Monday, May 9, 2016

Hitler, Chavez, Putin and Trump... The Constitutional Road to Tyranny

Many people make the mistake of thinking that dictators or tyrants always came to power illegally, through some coup or some other extra constitutional manner. Of course that is sometimes true. Both Mao and Fidel Castro fomented and then won revolutions which put them in power. But more often tyrants and dictators come to power perfectly legally.

Take Adolf Hitler as example. While Hitler was a miscreant and led a group of violent thugs in Weimar Germany, he is not guilty of a palace coup. In 1930 his Nazi party won 18% of the seats in the Reichstag and became the 2nd largest party in Germany. Two years later, building on the violence in the streets – much of which they incited – the Nazis became the largest party in government. On 30 January 1933 President Hindenburg appointed Hitler Chancellor and not long thereafter the Nazis began twisting the Constitution, suspending civil liberties and eliminating opposition. By August of 1934 Adolf Hitler was the dictator of Germany.

Hugo Chavez took a similar path. A lifelong military man, in the early 1990s he was a participant in several attempted coups d'etat. Each failed, with Chavez ending up in prison once and forcibly retired from the Army after another. In 1998 Chavez ran for and won the presidency and immediately set about rewriting of the constitution. Empowered by a constitution that eliminated the senate and strengthened the presidency, Chavez would eliminate almost all political opposition, put a stranglehold on the press and purge opponents from the military and courts. He died in 2013 having spent a decade and a half in almost complete control of every aspect of Venezuela, having nationalized most of the once productive economy and leaving in his wake a failed state.

And then there is Chavez’s contemporary, Vladimir Putin. In 1999 Boris Yeltsin appointed Putin Prime Minister. Later he would make Putin acting President. In 2000, on a backdrop of terrorism, crime and economic malaise, Putin would win the presidency with 53% of the vote. Thus began a period oppression of the opposition, intimidation of the media and constitutional gymnastics that would keep Putin with a steel grip on Russia that he maintains today. Along the way he has accumulated $200 billion in personal wealth and turned the Russian economy into an ATM for favored businessmen while leaving the average Russian living near poverty.

All three of these men used populist movements against state dysfunction to legally step into power. Once in power they all moved to eliminate virtually all opposition and take total control. Political opponents were often intimidated by supporters and sometimes simply thrown in jail. Opposition or objective newspapers and television stations were either closed or taken over. Economic rivals had their property taken and or found themselves in jail. Citizens voicing opposition often found themselves in the same place or worse.

Under the veneer of official authority a would-be tyrant’s power is almost absolute.
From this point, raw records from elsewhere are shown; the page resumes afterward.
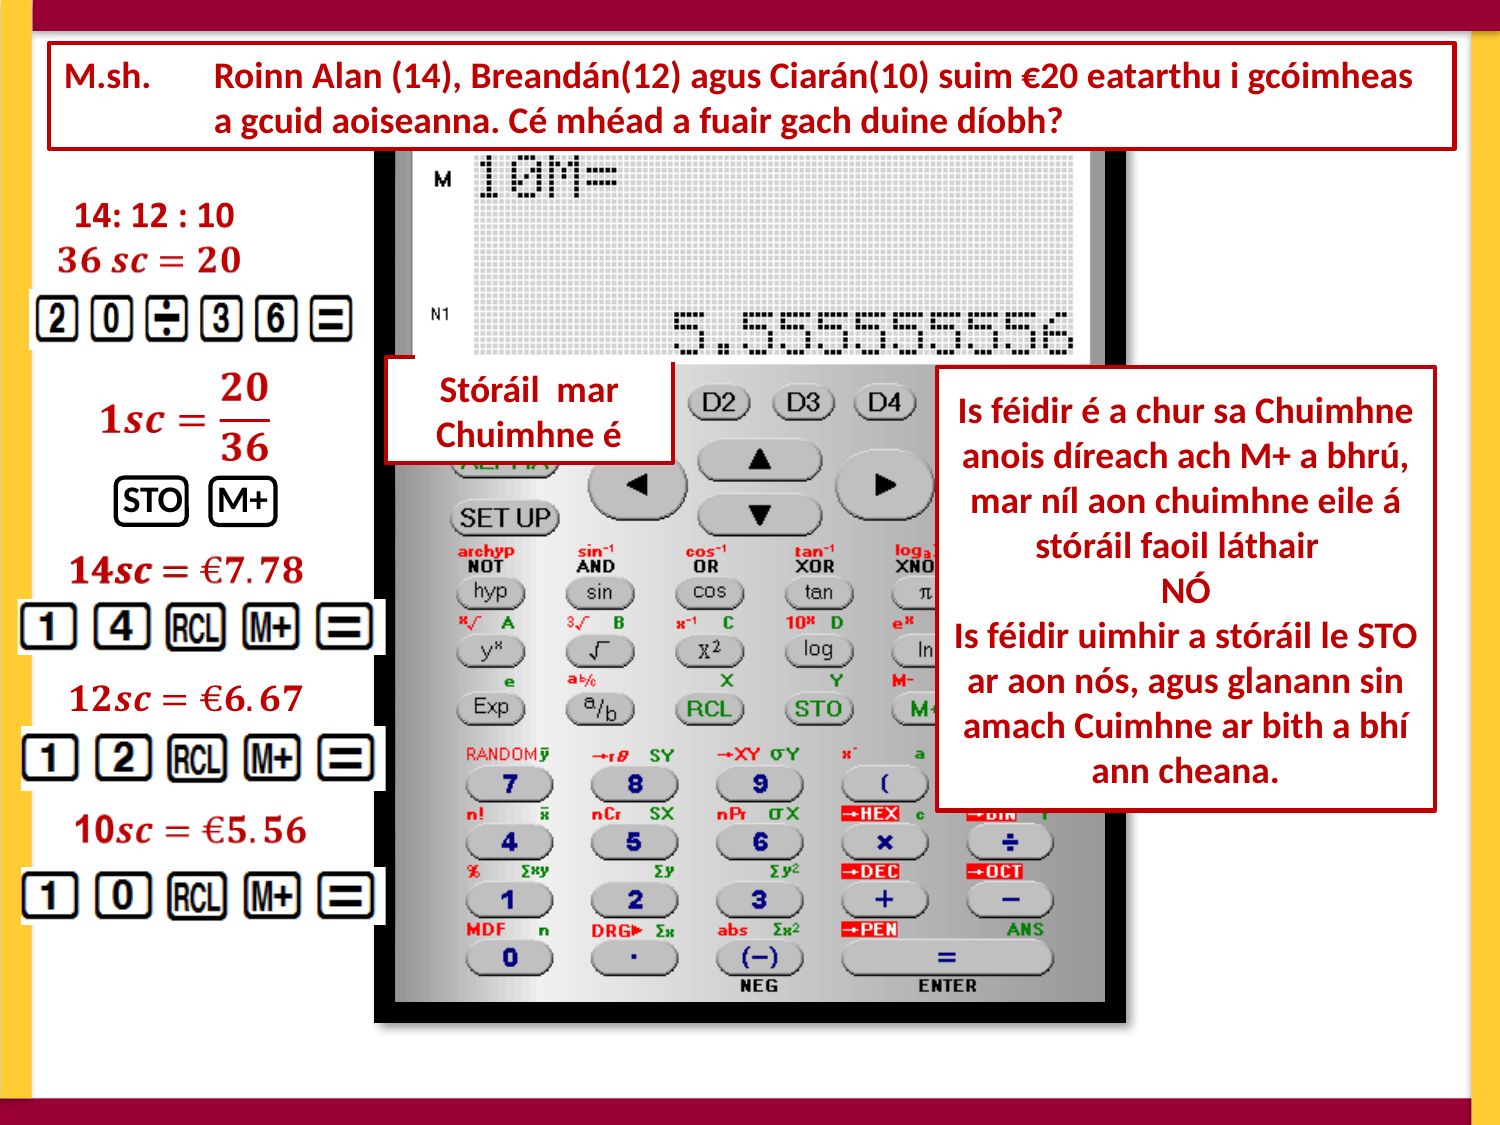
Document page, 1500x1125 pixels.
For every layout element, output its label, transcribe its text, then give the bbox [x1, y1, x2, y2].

picture [29, 288, 40, 351]
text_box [99, 477, 299, 539]
text_box Is féidir é a chur sa Chuimhne anois díreach ach M+ a bhrú, mar níl aon chuimhne eile á stóráil faoil láthair NÓ Is féidir uimhir a stóráil le STO ar aon nós, agus glanann sin amach Cuimhne ar bith a bhí ann cheana. [935, 365, 1437, 813]
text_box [40, 184, 520, 470]
text_box [52, 667, 330, 724]
picture [20, 867, 386, 925]
picture [20, 725, 386, 799]
text_box Stóráil mar Chuimhne é [524, 370, 675, 465]
text_box [53, 538, 215, 597]
text_box [215, 538, 330, 597]
text_box [58, 808, 321, 860]
text_box M.sh. Roinn Alan (14), Breandán(12) agus Ciarán(10) suim €20 eatarthu i gcóimheas a gcuid aoiseanna. Cé mhéad a fuair gach duine díobh? [47, 41, 1457, 151]
picture [17, 599, 386, 655]
picture [395, 128, 1105, 1002]
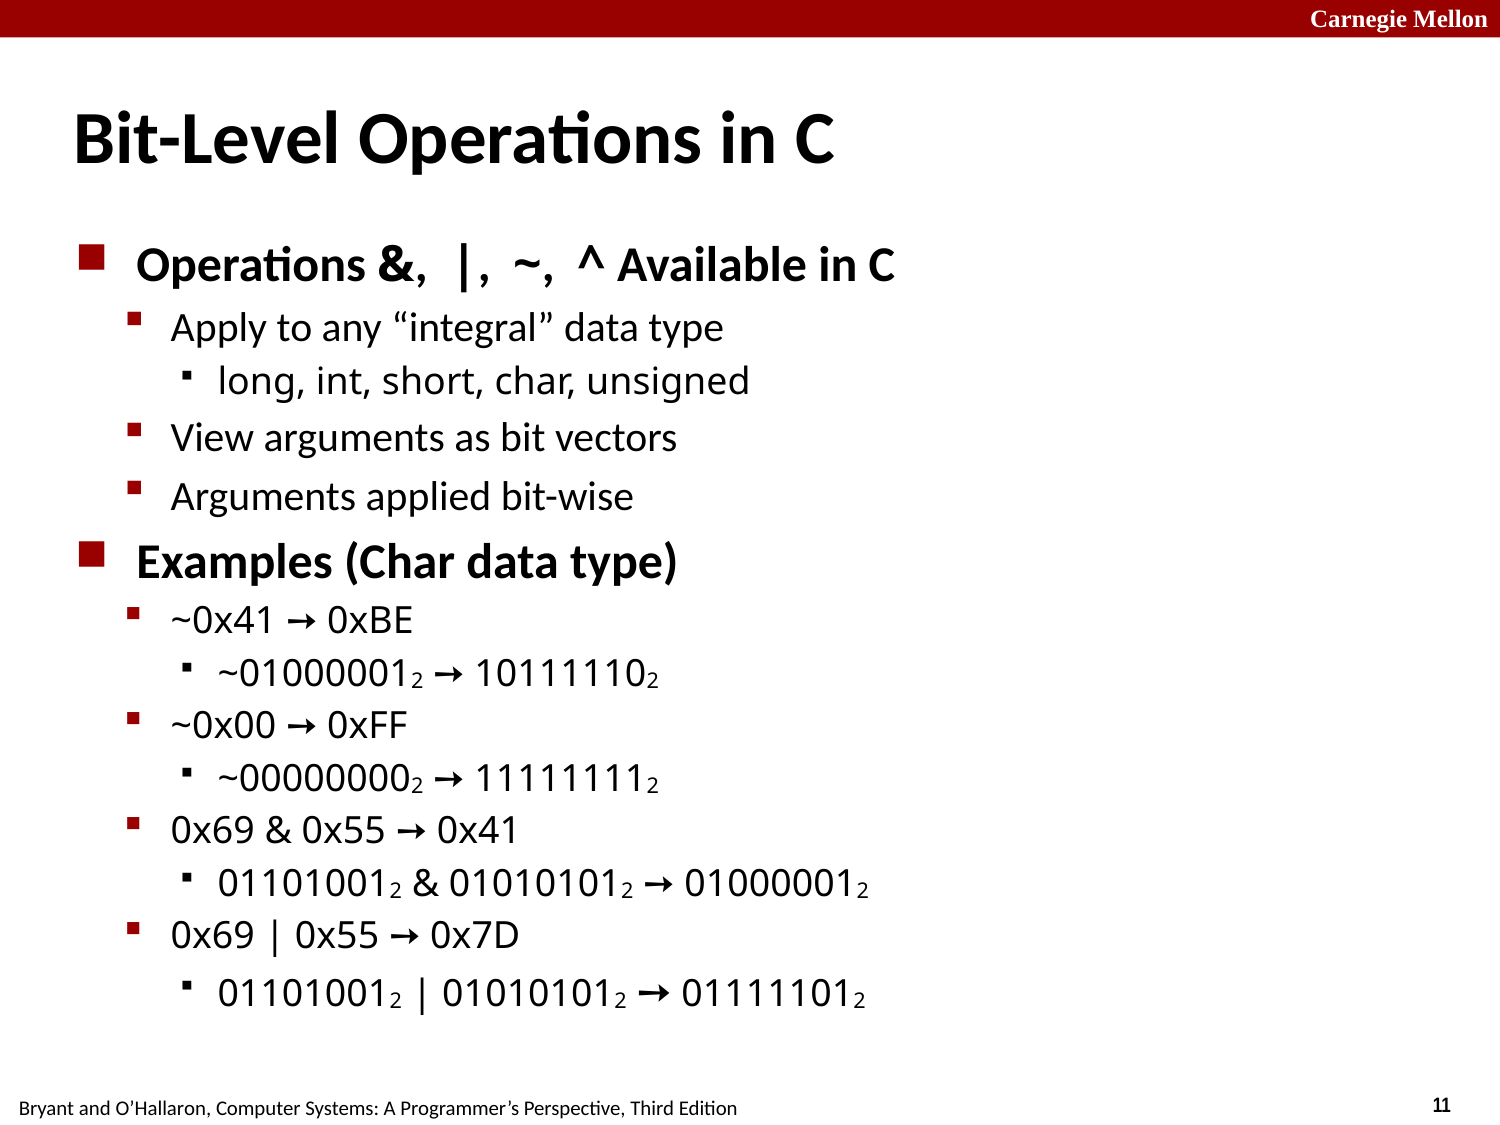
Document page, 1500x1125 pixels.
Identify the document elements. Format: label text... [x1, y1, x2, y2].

list Operations &, |, ~, ^ Available in C Apply to any “integral” data type long, int, short, char, unsigned View arguments as bit vectors Arguments applied bit-wise Examples (Char data type) ~0x41 ➙ 0xBE ~010000012 ➙ 101111102 ~0x00 ➙ 0xFF ~000000002 ➙ 111111112 0x69 & 0x55 ➙ 0x41 011010012 & 010101012 ➙ 010000012 0x69 | 0x55 ➙ 0x7D 011010012 | 010101012 ➙ 011111012 [64, 223, 1361, 1040]
title Bit-Level Operations in C [58, 71, 1305, 197]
Whether that power is backed up by partisans terrorizing citizens in the street, badged stormtroopers kicking down doors or bureaucrats using regulations to outlaw everything and everyone who might pose a threat, legislatures and courts are rarely a match for a determined would-be dictator. Such men rarely seize absolute power by overtly eliminating competing power centers, but rather usually couch the takeover in trumped up charges that lead to arrests or calls for equality of one sort or another. Under the cover of such populist movements properties are seized, businesses are closed and opponents are arrested. With the façade of legitimacy intact dictators then portray themselves as the heroes just doing what is necessary to defend the nation and the people.

So why does any of this matter here? Because in January we may well find ourselves inaugurating a man who could very much move down that road of tyrants. Barack Obama has already mainstreamed the idea of an extra constitutional presidency. From appointing members of the NLRB outside of the Constitution’s framework to rewriting his own Obamacare via executive fiat to nationalizing auto companies, he’s already laid the groundwork for a banana republic like strongman president, and that is exactly what Donald Trump would be. As a citizen Trump sought to use bankruptcy laws and the government’s eminent domain powers to threaten, intimidate and coerce opponents. He has threatened to use the courts to punish journalists who dare to write unflattering pieces on him. Prior to Ted Cruz exiting the race, Trump threatened violence if he was not handed the nomination, even if he hadn’t won. He has threatened corporations with bills of attainder for escaping the US’s confiscatory tax rates and suffocating regulations. Add to that the fact that he has made a career out of demonizing and making viscous personal attacks against real and perceived opponents, and it becomes clear that things might not look good for those who choose not to get on board the Trump Train.

The office of President of the United States is the single most powerful position in the world. That power would be intoxicating to the most level headed of people. Put it in the hands of the man with perhaps the biggest ego since Napoleon Bonaparte, and it could make for a toxic and tragic combination. We’ve heard Donald Trump tell us for a year that he will get things done, that he will make America great again, and that he will revive the American economy. As he pursues those things and figures out that it takes more than bluster and intimidation to “get things done” in Washington and on the world stage, it’s difficult to imagine he won’t pick up on Barack Obama’s success in implementing extra constitutional actions and decide that he can do the same, only bigger and better. No doubt it will be a HUUUUUUUUUGE success.